Work instruction 1:
According to the text on museums and online video, in what year did Museum Boijmans Van Beuningen start ARTtube?

Exercise text:
Content starts
Museums as multimedia producers. On a mission to creat hig quality video for art education.

Museums as multimedia producers. On a mission to create high quality video for art education. Presentation at the Conference “Museum of the XXI century. New educational paradigms”, Hermitage St Petersburg 25-27 Nov 2015. By Rinske Hordijk, Project Manager ARTtube www.arttube.nl

Museums and online video

From pioneer to global network
Videos as an education tool within the museum walls have been proven valuable for several decennia already. Shown online, outside of the gallery context and beyond opening hours, the use of educational video is relatively new. Its use and opportunity has only in recent years been explored by some pioneering museums in several European counties. ARTtube, a collective video platform by top museums in The Netherlands and Belgium is one of the major pioneers in this field.

A short history: Museum Boijmans Van Beuningen started its own video platform called ARTtube in 2009, involving five Dutch and Belgian museums a few years later in 2012: The Stedelijk Museum Amsterdam, Gemeentemuseum The Hague, M HKA in Antwerp, Museum De Pont Tilburg. Nowadays, over twenty museums participate in the platform, including the Mauritshuis, Kröller-Müller Museum and many others. Each week new videos are added, up to one hundred each year.  Every month, over 20.000 unique visitors watch these videos as a stand alone cultural product, or as a preparation to visit a particular exhibition.

Schermafbeelding 2015-11-30 om 08.14.54

 

ARTtube’s participating museums are becoming experienced multimedia producers. They broadcast their exhibition program, stories about (collecting) artworks, exclusive interviews with artists and a peek behind the scenes of museum practice. Besides simply adding these video’s to the world wide web using YouTube and Vimeo, ARTtube founded it’s own virtual context for the videos: a rich visual, contextual platform that connects the videos in series, themes and blogs. ARTtube also produces collaborative video series that connect the different museums and tell stories beyond the individual exhibitions and collections.

The need of strong online presence
Over the last years, ARTtube has proved to be a valuable source of inspiration to the audience. This audience includes the existing museum audience, who watch the videos either before or after a visit to the museum. On the other hand, ARTtube also provides for an international audience of art lovers who don’t have the opportunity to visit the physical museum.
To use online video for educational purposes and communication is becoming a greater need for museums that want to keep up with their audiences. Peoples experiences with the museum more and more takes place on the world wide web. We’ve entered an era in which “the visual” and “the experience” is leading in the way people consume their surroundings – this trend is changing the way museums present art and communicate with the audience all over the world.
Content ends
Work instruction 2:
In the transcribed page contents, transcribe the lines starting at the one containing "О том, что пришло время замены пок" and ending at the one containing "أستقبل الكثير من", including both. Leave the pictures out.

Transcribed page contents
Content starts
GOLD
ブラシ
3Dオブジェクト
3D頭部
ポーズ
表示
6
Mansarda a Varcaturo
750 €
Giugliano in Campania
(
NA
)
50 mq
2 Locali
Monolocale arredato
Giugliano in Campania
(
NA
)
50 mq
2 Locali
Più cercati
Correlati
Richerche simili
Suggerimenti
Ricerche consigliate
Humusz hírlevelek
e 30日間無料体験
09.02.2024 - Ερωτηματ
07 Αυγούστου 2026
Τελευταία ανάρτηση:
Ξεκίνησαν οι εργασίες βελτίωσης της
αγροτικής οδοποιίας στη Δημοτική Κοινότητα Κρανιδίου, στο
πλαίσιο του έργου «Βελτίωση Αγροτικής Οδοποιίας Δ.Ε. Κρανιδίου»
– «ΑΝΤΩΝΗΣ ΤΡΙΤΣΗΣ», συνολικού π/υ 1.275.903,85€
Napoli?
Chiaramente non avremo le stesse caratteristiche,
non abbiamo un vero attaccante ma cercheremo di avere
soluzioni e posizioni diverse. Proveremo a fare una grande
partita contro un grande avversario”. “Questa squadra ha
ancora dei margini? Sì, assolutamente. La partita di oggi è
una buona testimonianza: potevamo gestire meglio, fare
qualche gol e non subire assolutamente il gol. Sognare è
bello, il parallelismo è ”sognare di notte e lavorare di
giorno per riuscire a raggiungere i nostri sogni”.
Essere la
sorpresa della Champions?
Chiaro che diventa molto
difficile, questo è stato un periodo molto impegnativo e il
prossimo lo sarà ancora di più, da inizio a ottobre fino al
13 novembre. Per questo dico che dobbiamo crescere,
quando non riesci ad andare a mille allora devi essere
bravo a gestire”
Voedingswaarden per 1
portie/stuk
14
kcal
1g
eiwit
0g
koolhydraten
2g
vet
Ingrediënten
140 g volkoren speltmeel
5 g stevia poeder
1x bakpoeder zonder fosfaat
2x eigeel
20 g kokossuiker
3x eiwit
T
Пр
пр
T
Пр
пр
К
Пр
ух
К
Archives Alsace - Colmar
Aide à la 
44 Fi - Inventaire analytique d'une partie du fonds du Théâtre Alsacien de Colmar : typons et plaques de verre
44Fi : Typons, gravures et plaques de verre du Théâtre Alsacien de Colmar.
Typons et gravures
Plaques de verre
Content ends
Content starts
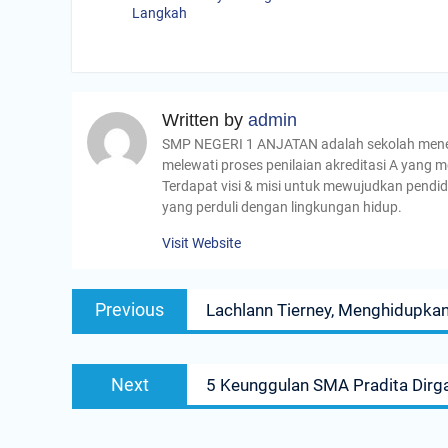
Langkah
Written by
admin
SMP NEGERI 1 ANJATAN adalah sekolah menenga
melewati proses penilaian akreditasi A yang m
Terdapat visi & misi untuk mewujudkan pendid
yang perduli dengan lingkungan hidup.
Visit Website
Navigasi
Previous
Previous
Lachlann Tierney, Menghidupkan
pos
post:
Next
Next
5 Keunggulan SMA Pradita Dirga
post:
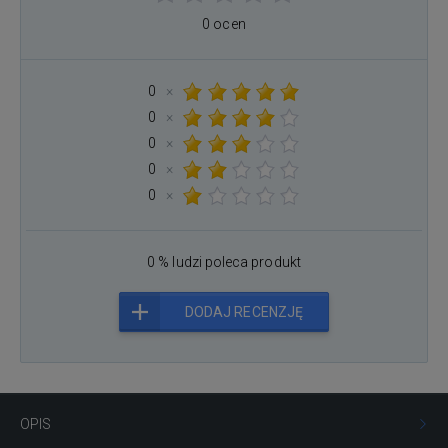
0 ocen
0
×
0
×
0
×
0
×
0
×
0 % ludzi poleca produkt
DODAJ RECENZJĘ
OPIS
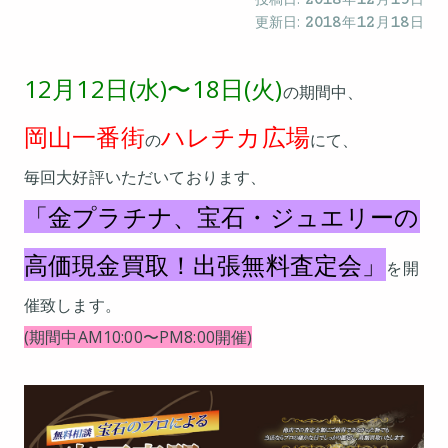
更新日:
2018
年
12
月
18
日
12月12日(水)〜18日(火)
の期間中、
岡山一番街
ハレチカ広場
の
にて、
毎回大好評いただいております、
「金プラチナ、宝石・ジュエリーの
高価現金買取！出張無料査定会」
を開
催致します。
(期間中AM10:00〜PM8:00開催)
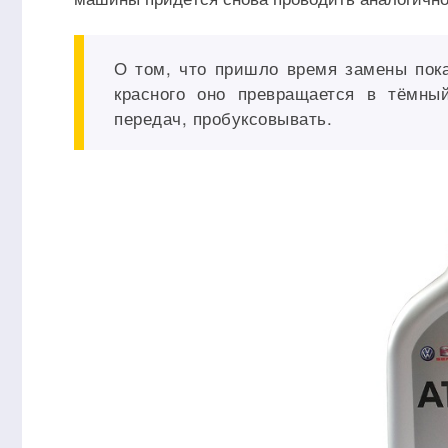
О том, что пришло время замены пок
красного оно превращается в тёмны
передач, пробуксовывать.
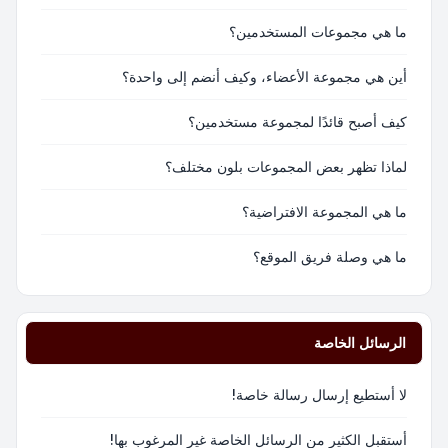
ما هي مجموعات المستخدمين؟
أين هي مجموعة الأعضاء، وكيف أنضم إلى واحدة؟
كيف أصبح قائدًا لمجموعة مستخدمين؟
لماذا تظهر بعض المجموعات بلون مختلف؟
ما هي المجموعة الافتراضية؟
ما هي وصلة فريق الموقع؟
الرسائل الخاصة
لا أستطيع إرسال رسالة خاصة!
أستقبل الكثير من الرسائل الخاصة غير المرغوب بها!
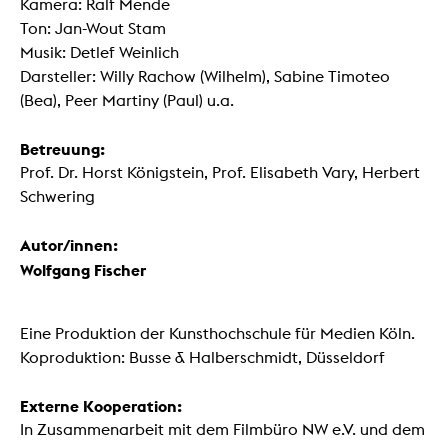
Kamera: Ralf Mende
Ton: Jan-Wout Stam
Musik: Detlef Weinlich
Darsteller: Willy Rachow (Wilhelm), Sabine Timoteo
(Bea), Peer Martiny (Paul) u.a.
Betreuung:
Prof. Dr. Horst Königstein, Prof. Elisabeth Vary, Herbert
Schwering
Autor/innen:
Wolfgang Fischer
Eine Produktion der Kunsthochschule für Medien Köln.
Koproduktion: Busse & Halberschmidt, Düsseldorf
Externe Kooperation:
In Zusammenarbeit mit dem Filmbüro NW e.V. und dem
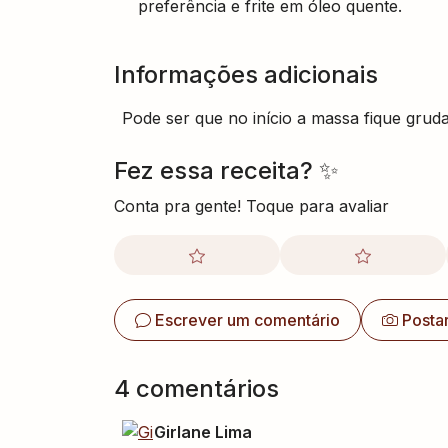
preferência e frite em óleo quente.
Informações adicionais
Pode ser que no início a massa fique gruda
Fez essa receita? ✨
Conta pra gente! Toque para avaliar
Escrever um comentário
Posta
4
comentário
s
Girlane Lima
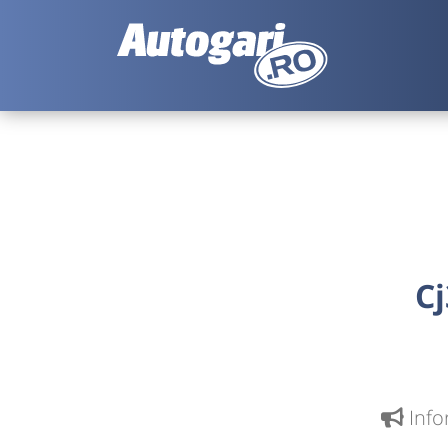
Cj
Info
Content ends
Task response 1:
2009

Task response 2:
О том, что пришло время замены пок
красного оно превращается в тёмны
передач, пробуксовывать.
ما هي مجموعات المستخدمين؟
أين هي مجموعة الأعضاء، وكيف أنضم إلى واحدة؟
كيف أصبح قائدًا لمجموعة مستخدمين؟
لماذا تظهر بعض المجموعات بلون مختلف؟
ما هي المجموعة الافتراضية؟
ما هي وصلة فريق الموقع؟
الرسائل الخاصة
لا أستطيع إرسال رسالة خاصة!
أستقبل الكثير من الرسائل الخاصة غير المرغوب بها!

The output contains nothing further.